The wind came out of the west, off the Carolina coast. That made Lieutenant, j.g., Sam Carsten happy. It meant the USS Remembrance could steam toward the coast when she launched her bombers and torpedo aircraft at Charleston harbor. Had the wind blown in the other direction, she would have had to head straight away from land to send her aircraft towards it.
Not that Sam expected to watch much of the fight either way. His battle station was down in the bowels of the carrier. He was assistant damage-control officer, under Lieutenant Commander Hiram Pottinger. He would rather have had more to do with aviation, but the Navy wanted what it wanted, not what he wanted.
And, in late June off the Carolina coast, being where he was had its advantages. With fair, fair skin, pale blond hair, and blue eyes, he was this far from being an albino. Even the mild sun of northern latitudes was a torment to him. Down in Confederate waters, the sun came closer to torture than torment. He painted himself in zinc-oxide ointment till he was blotchy as a leper, and burned anyhow.

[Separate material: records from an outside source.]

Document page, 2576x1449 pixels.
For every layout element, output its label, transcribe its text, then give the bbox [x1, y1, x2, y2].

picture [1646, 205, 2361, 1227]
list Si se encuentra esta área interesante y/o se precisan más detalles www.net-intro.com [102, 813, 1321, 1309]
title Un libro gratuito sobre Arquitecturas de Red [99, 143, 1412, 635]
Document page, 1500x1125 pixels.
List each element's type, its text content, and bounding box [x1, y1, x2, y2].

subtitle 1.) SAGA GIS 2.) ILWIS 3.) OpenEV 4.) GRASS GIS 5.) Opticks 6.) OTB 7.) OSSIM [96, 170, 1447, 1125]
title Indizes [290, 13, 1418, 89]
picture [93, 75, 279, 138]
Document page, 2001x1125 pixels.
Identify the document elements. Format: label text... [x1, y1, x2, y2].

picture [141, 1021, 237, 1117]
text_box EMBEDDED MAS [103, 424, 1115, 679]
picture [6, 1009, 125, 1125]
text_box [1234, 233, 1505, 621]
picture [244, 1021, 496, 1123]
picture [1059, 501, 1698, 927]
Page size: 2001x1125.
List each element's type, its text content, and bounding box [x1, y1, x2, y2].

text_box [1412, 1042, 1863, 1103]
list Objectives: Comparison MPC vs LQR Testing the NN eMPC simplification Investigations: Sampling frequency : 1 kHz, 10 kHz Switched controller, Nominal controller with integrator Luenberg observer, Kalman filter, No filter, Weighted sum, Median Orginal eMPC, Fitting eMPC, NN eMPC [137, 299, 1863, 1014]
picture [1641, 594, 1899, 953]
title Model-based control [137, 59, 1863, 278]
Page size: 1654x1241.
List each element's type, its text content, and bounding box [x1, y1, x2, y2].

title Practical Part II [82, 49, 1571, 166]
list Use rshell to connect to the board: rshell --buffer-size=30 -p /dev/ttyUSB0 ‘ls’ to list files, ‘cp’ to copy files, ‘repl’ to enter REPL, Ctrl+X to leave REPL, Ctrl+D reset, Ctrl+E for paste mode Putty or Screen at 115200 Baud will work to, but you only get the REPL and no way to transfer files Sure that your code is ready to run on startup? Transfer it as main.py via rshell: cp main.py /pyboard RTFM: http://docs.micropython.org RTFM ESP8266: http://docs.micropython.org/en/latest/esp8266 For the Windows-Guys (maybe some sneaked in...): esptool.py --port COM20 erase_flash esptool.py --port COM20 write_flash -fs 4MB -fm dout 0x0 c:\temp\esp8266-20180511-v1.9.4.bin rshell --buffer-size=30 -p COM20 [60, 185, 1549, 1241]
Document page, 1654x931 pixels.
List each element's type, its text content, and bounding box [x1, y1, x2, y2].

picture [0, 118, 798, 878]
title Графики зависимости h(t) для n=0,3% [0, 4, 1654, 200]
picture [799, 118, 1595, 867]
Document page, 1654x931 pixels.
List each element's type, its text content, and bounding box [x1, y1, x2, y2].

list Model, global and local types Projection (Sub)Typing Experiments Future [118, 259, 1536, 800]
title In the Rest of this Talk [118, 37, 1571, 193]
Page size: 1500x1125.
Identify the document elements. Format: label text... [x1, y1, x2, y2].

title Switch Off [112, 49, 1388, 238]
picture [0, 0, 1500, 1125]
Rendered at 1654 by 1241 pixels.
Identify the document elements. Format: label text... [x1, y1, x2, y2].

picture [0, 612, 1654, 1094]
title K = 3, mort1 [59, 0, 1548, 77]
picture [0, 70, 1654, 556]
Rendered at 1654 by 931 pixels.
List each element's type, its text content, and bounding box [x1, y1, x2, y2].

One more airplane roared off the deck. Silence came down. "Now we wait," Pottinger said. He was twenty years younger than Sam, but he'd graduated from Annapolis and was on his way through a normal officer's career. Carsten had started as an ordinary seaman. He was a mustang, up through the hawse hole. He'd spent a long time as an ensign, and even longer as a j.g. If he ever made lieutenant, he'd be proud. If he made lieutenant commander, he'd be ecstatic.